Figure 6. A 16 y.o. female with unrecognized chronic granulomatous disease, aspergillus infection, P. aeruginosa pneumonia, and thrombocytopenia associated multiple organ failure who had reduced ADAMTS 13 activity with circulating ultra-large VWF multimers and ADAMTS 13 inhibitors was randomized to the plasma exchange arm

Ultra-large VWF multimers, VWF antigen level, and ADAMTS-13 inhibitor levels decreased and ADAMTS-13 activity, and platelet counts increased with three days of plasma exchange. When three organ failure had resolved for 48 hours, plasma exchange was stopped on day four. Thereafter, an increase in VWF antigen and ADAMTS-13 inhibitor levels and a reduction in ADAMTS-13 activity were observed. Plasma exchange therapy was subsequently restarted on day 8 for a total of 14 days of therapy with eventual resolution of thrombocytopenia associated multiple organ failure. PT (seconds) was normal throughout. This child survived.

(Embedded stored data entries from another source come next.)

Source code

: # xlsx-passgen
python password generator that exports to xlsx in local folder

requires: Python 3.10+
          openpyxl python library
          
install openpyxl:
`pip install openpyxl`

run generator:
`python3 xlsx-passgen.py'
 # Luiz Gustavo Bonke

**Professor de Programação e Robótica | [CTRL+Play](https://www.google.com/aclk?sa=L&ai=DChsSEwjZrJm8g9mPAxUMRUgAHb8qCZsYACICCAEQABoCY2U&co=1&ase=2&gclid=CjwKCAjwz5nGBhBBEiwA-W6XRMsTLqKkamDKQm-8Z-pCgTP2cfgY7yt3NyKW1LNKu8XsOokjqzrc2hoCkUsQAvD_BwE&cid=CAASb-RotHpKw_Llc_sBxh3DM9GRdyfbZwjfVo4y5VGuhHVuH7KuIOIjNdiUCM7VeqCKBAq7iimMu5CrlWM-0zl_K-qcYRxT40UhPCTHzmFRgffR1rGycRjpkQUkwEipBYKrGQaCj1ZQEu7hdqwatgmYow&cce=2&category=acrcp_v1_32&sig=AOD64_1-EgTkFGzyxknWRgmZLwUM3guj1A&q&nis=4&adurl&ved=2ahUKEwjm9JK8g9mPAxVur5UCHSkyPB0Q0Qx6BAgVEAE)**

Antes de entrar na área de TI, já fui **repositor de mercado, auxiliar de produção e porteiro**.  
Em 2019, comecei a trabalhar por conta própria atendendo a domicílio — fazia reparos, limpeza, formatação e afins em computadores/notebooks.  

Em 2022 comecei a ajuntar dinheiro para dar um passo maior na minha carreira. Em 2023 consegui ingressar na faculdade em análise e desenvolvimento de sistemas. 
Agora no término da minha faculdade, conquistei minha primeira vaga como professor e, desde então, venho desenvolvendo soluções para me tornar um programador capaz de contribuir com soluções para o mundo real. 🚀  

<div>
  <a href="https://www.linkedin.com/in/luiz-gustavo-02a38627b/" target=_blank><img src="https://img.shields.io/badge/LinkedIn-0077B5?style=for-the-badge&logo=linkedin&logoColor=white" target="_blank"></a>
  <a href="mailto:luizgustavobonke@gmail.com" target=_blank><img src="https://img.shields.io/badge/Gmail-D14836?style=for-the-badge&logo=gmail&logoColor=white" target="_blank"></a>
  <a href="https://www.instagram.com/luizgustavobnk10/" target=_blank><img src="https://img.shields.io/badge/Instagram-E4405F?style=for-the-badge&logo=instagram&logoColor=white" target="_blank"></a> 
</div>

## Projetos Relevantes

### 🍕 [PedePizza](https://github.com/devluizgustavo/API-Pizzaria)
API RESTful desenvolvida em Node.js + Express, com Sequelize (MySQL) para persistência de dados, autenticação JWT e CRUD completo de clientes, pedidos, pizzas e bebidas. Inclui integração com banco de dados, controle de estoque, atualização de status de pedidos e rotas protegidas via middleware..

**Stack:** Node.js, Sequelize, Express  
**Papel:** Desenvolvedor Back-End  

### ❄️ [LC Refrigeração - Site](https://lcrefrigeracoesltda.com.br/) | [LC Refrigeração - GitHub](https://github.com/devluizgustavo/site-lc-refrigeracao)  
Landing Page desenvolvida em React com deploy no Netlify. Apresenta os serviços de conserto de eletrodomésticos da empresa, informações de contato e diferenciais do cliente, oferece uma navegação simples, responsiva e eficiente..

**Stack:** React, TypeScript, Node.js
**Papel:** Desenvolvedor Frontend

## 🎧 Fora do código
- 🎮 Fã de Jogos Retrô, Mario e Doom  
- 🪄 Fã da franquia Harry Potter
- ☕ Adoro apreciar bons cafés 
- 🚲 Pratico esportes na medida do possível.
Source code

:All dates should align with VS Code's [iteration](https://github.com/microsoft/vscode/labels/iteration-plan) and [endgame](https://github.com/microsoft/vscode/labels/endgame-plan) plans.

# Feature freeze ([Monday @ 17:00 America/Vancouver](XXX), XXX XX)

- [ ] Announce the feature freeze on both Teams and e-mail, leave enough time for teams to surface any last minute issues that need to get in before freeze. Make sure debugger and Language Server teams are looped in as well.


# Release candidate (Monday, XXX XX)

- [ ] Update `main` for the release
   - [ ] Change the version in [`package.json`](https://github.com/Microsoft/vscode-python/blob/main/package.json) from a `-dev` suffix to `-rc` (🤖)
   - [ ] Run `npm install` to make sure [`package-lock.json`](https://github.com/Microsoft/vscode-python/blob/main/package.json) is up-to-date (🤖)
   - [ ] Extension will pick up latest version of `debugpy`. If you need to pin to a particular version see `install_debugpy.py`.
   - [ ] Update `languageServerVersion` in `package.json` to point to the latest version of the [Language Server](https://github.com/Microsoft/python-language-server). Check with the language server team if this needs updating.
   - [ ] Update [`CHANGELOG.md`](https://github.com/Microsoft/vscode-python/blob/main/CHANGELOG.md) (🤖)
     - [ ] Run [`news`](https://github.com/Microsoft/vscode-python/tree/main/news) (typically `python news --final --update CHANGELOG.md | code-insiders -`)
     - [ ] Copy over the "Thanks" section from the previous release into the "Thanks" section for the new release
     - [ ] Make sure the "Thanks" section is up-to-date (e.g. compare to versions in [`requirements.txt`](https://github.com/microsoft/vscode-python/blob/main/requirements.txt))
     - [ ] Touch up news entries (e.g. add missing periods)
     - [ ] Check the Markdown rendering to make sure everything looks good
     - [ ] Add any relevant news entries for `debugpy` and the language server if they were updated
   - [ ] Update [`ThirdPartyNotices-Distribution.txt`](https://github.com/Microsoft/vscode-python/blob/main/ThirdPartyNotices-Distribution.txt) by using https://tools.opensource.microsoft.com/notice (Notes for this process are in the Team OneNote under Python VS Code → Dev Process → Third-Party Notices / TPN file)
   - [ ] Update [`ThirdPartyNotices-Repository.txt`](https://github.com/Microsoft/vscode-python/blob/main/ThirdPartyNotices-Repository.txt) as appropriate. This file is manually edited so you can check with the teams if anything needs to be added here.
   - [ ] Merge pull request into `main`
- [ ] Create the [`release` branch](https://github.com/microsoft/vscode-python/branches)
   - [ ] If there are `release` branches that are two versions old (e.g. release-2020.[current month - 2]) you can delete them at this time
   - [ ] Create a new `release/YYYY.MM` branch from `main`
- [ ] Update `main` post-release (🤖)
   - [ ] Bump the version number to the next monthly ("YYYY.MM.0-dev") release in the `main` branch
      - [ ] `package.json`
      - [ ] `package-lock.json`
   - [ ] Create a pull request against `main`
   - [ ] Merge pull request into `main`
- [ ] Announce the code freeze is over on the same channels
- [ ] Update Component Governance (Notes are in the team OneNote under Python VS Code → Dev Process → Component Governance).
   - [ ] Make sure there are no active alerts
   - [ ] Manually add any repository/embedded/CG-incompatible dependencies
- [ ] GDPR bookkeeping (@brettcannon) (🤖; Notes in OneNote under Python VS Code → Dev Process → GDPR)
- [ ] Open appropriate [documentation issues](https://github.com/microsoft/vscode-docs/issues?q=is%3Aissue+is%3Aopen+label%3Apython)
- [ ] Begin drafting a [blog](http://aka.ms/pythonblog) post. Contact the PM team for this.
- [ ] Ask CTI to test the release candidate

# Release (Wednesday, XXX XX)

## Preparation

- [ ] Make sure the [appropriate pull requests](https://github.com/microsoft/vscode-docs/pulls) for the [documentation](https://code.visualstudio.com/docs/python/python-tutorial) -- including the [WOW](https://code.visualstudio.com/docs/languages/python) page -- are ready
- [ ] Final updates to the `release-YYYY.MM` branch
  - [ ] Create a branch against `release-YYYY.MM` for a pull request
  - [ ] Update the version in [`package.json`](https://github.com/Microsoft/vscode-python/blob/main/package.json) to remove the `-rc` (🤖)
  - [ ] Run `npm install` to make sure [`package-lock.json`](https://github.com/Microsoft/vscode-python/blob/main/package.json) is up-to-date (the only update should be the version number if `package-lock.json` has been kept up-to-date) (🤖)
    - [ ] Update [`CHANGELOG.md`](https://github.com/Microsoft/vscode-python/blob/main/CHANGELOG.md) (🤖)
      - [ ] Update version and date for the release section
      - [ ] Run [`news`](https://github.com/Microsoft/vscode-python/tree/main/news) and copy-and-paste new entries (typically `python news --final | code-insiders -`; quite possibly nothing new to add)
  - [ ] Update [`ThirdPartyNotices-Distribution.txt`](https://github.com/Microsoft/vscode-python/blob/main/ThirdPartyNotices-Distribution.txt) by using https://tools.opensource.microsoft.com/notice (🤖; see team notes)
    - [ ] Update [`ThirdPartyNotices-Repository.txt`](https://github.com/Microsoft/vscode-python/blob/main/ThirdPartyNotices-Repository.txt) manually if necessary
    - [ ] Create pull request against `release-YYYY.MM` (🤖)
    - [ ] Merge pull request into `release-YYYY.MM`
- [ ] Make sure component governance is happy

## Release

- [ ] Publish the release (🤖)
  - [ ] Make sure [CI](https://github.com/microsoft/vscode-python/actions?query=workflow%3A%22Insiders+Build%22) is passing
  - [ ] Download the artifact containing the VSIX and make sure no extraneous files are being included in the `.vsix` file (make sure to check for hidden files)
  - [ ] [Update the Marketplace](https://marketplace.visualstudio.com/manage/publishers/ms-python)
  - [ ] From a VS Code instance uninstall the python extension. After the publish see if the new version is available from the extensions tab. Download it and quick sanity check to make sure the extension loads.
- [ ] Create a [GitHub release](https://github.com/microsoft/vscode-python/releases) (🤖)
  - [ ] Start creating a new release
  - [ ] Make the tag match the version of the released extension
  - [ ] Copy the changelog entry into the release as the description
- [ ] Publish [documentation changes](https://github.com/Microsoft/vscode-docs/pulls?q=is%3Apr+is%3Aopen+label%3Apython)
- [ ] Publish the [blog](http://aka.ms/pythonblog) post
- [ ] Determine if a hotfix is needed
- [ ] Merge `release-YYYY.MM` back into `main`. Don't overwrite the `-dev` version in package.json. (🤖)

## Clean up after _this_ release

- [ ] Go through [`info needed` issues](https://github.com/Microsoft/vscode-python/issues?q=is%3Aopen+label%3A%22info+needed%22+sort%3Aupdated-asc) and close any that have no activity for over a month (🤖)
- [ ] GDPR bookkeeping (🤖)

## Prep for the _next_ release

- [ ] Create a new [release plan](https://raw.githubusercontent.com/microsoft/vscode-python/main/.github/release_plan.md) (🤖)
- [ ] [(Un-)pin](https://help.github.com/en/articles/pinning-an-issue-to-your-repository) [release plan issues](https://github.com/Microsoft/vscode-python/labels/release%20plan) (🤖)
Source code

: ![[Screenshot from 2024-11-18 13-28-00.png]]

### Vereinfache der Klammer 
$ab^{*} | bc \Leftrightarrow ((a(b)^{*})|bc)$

Figure 7. A 7 y.o. male wilt ALL s/p bone marrow transplant with E. faecalis sepsis. The patient developed thrombocytopenia associated multiple organ failure with decreased ADAMTS-13 activity and increased VWF antigen. Clinical and laboratory abnormalities resolved with randomization to plasma exchange therapy but recrudesced after cessation of the protocol

(A) Plasma exchange was associated with restoration of ADAMTS-13 activity, reduced VWF antigen and ADAMTS-13 inhibitor levels, reduced LDH, and increasing platelet count. Cessation of plasma exchange at 7 days when the OFI was < 3 for 48 hours was associated with a recrudescence of coagulation abnormalities. ADAMTS-13 activity decreased with a persistence of ADAMTS-13 inhibitor levels. Thrombocytopenia worsened and VWF antigen increased. At the request of the primary service, plasma exchange therapy was never reinstituted after the 14 day study period. The child recrudesced and died after 45 days with unremitting thrombocytopenia associated multiple organ failure and an ADAMTS-13 level that was 27% of normal. (B) Autopsy showed VWF-rich (brown color) (polyclonal rabbit anti-human VWF antibody) microvascular thrombi in the brain.